• WORK REQUIRED
Pictures excluded, reproduce exactly the lines below from the one with "16: (406, 52, 4.40)" through the one with "40: (248, 72, 1.00)", both included.

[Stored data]
%%
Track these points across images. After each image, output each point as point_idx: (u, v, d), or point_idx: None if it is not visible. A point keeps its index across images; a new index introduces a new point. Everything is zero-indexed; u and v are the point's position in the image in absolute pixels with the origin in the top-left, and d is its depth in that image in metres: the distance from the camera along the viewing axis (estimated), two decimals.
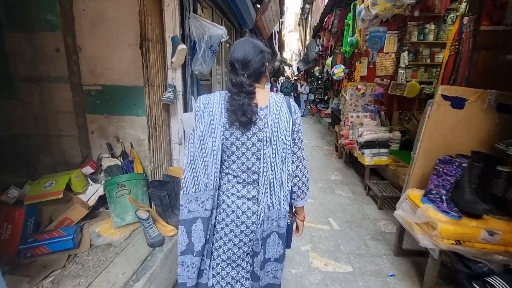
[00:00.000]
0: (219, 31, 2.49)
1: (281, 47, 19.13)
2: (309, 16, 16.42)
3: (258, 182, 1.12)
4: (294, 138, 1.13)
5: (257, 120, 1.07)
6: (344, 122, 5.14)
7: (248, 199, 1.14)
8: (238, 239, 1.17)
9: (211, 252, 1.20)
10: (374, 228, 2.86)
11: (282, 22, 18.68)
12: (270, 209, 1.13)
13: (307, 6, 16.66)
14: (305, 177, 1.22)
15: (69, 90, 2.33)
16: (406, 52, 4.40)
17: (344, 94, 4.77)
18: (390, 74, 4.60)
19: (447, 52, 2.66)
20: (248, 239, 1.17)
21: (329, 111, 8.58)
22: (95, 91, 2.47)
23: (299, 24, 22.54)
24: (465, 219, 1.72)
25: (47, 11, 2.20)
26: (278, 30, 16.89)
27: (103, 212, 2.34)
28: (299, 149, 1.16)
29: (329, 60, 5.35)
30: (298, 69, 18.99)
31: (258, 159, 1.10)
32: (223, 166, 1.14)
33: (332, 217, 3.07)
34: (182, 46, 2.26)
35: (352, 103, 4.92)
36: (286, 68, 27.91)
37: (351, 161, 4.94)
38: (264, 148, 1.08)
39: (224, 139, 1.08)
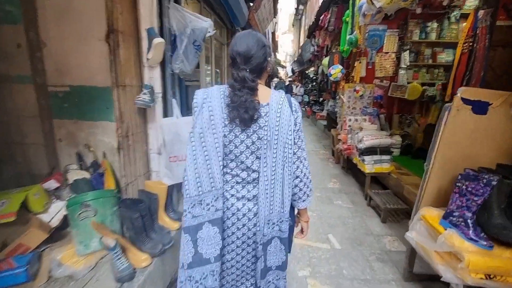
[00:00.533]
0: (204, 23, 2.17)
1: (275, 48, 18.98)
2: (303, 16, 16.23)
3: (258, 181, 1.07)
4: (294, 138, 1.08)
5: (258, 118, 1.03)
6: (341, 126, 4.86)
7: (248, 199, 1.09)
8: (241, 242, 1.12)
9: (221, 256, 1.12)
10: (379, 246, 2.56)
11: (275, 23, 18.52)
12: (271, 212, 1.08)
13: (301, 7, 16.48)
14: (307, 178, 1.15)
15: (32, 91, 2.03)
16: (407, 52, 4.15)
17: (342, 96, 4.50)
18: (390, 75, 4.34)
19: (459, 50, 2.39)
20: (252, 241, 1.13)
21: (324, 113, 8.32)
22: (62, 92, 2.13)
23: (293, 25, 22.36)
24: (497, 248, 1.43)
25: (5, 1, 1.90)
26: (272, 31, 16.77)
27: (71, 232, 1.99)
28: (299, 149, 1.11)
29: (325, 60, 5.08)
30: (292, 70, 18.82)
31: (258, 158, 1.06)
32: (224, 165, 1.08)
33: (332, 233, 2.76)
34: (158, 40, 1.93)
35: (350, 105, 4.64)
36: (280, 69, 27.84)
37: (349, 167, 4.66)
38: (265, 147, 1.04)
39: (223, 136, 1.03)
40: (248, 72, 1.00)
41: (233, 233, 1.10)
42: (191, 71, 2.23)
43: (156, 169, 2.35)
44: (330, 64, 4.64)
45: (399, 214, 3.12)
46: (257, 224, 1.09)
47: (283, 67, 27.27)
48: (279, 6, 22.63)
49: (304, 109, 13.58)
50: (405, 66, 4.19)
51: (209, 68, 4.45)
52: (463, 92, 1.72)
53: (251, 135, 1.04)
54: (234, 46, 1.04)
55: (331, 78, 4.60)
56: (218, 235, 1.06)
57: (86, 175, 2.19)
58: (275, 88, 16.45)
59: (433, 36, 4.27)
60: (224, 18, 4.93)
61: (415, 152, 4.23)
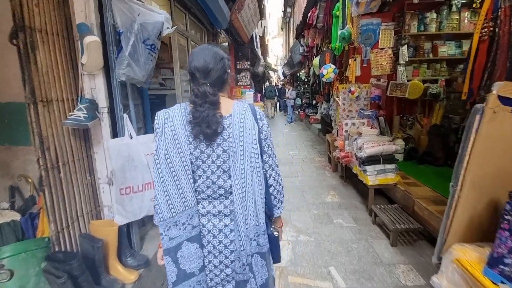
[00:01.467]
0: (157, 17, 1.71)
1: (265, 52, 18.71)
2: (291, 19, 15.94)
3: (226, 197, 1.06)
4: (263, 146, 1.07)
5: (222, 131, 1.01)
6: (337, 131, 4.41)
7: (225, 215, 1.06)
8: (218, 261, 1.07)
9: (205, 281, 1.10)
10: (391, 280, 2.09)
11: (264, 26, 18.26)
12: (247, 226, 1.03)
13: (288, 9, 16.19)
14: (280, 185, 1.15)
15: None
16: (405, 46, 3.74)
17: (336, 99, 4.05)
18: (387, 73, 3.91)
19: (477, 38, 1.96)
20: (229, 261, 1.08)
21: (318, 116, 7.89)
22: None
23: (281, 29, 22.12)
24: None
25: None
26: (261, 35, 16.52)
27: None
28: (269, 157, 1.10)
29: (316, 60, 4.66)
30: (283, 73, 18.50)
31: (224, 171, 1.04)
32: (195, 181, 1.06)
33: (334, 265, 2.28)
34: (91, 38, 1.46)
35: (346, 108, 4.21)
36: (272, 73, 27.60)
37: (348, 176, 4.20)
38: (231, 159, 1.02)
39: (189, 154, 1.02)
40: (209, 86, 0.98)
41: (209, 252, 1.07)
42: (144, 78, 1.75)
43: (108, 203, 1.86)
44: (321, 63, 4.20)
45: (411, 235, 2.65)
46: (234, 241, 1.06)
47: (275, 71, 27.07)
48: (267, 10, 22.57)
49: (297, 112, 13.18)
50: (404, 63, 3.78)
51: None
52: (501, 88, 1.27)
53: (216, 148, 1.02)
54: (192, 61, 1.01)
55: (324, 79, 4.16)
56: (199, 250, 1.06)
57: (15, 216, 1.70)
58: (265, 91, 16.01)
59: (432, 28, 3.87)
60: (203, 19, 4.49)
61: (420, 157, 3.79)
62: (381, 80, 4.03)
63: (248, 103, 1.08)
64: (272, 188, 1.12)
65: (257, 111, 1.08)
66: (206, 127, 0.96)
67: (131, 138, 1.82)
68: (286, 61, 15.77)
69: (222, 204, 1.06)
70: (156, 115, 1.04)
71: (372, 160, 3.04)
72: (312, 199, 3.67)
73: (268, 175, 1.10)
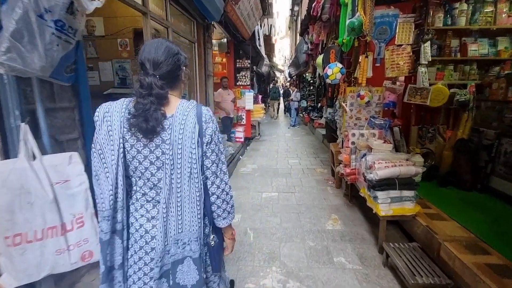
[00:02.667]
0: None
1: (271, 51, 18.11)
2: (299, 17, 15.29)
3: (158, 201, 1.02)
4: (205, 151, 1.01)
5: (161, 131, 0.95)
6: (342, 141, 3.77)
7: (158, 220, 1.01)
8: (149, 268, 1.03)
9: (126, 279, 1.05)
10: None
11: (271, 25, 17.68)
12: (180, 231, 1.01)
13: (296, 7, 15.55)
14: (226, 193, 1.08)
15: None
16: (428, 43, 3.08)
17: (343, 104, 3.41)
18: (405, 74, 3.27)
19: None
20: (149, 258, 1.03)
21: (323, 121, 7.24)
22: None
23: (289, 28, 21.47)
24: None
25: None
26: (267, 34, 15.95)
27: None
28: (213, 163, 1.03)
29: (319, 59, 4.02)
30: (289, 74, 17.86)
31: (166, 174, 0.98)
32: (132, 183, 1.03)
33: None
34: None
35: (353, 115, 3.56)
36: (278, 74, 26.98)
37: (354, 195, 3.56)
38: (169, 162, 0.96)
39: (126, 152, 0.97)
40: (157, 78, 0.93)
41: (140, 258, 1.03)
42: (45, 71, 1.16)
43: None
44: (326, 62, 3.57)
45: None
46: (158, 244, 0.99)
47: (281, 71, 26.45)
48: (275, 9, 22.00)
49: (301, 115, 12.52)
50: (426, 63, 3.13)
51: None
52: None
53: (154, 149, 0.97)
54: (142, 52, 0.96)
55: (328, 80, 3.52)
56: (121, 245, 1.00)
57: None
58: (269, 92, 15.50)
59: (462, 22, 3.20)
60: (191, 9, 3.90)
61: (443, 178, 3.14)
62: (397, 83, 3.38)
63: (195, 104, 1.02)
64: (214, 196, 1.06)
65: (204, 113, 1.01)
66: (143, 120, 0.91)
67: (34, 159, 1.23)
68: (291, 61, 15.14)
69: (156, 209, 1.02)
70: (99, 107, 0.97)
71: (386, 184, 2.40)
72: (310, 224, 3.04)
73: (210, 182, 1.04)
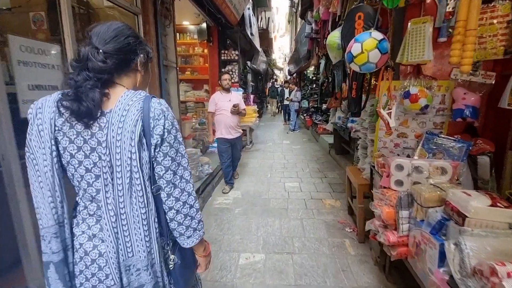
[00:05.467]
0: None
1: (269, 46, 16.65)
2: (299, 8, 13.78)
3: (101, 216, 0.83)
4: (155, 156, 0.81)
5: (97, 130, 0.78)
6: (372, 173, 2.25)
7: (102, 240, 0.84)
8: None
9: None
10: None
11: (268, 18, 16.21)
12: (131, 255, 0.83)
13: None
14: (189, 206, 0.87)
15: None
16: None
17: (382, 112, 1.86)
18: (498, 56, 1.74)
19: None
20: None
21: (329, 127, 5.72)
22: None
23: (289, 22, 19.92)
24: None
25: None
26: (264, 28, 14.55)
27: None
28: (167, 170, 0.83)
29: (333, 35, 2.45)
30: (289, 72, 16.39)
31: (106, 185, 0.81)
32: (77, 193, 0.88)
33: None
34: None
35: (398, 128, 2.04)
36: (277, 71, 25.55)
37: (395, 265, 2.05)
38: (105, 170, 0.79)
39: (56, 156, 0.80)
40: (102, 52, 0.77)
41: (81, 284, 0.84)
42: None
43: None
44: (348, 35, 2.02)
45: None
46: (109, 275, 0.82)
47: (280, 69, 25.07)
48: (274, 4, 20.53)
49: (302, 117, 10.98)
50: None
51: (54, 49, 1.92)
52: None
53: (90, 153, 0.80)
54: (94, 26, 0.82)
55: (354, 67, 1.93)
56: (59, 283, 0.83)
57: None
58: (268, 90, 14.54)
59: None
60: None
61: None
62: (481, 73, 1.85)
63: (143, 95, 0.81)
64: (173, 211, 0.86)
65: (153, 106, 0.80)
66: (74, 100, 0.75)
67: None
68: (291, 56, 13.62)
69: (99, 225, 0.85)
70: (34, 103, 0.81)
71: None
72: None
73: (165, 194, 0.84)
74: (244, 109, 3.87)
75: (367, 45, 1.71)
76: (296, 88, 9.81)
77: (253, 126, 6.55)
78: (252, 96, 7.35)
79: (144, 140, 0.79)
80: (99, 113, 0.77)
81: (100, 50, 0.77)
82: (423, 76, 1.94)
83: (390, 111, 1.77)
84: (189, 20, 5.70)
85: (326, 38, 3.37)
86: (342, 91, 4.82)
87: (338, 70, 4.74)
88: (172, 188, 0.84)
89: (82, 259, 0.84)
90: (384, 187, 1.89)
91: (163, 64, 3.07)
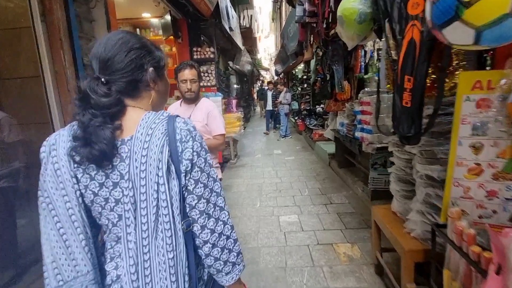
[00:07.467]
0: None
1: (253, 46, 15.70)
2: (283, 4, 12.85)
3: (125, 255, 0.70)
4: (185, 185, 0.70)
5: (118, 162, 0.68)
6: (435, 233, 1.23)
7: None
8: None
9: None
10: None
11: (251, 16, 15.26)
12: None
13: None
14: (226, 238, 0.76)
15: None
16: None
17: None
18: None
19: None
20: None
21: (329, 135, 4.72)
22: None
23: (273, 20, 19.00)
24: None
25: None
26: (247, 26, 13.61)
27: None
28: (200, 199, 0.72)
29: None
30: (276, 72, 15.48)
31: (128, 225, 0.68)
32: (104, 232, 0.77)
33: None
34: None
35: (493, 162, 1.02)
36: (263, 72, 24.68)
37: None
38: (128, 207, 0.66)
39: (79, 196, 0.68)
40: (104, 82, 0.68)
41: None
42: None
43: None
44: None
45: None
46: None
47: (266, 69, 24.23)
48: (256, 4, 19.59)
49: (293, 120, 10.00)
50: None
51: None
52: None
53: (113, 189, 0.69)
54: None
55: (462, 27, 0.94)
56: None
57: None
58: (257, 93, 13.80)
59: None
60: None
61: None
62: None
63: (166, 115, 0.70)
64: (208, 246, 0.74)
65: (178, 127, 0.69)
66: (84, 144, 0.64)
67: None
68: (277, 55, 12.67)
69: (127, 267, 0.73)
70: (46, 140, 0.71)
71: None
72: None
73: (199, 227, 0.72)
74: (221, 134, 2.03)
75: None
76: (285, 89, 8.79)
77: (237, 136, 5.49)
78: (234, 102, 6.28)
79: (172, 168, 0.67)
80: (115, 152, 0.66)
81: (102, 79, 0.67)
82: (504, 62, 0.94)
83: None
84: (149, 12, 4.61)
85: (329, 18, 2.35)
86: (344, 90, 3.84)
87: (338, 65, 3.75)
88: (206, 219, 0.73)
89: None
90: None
%%
• TASK ANSWER
16: (406, 52, 4.40)
17: (344, 94, 4.77)
18: (390, 74, 4.60)
19: (447, 52, 2.66)
20: (248, 239, 1.17)
21: (329, 111, 8.58)
22: (95, 91, 2.47)
23: (299, 24, 22.54)
24: (465, 219, 1.72)
25: (47, 11, 2.20)
26: (278, 30, 16.89)
27: (103, 212, 2.34)
28: (299, 149, 1.16)
29: (329, 60, 5.35)
30: (298, 69, 18.99)
31: (258, 159, 1.10)
32: (223, 166, 1.14)
33: (332, 217, 3.07)
34: (182, 46, 2.26)
35: (352, 103, 4.92)
36: (286, 68, 27.91)
37: (351, 161, 4.94)
38: (264, 148, 1.08)
39: (224, 139, 1.08)
[00:00.533]
0: (204, 23, 2.17)
1: (275, 48, 18.98)
2: (303, 16, 16.23)
3: (258, 181, 1.07)
4: (294, 138, 1.08)
5: (258, 118, 1.03)
6: (341, 126, 4.86)
7: (248, 199, 1.09)
8: (241, 242, 1.12)
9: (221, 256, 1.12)
10: (379, 246, 2.56)
11: (275, 23, 18.52)
12: (271, 212, 1.08)
13: (301, 7, 16.48)
14: (307, 178, 1.15)
15: (32, 91, 2.03)
16: (407, 52, 4.15)
17: (342, 96, 4.50)
18: (390, 75, 4.34)
19: (459, 50, 2.39)
20: (252, 241, 1.13)
21: (324, 113, 8.32)
22: (62, 92, 2.13)
23: (293, 25, 22.36)
24: (497, 248, 1.43)
25: (5, 1, 1.90)
26: (272, 31, 16.77)
27: (71, 232, 1.99)
28: (299, 149, 1.11)
29: (325, 60, 5.08)
30: (292, 70, 18.82)
31: (258, 158, 1.06)
32: (224, 165, 1.08)
33: (332, 233, 2.76)
34: (158, 40, 1.93)
35: (350, 105, 4.64)
36: (280, 69, 27.84)
37: (349, 167, 4.66)
38: (265, 147, 1.04)
39: (223, 136, 1.03)
40: (248, 72, 1.00)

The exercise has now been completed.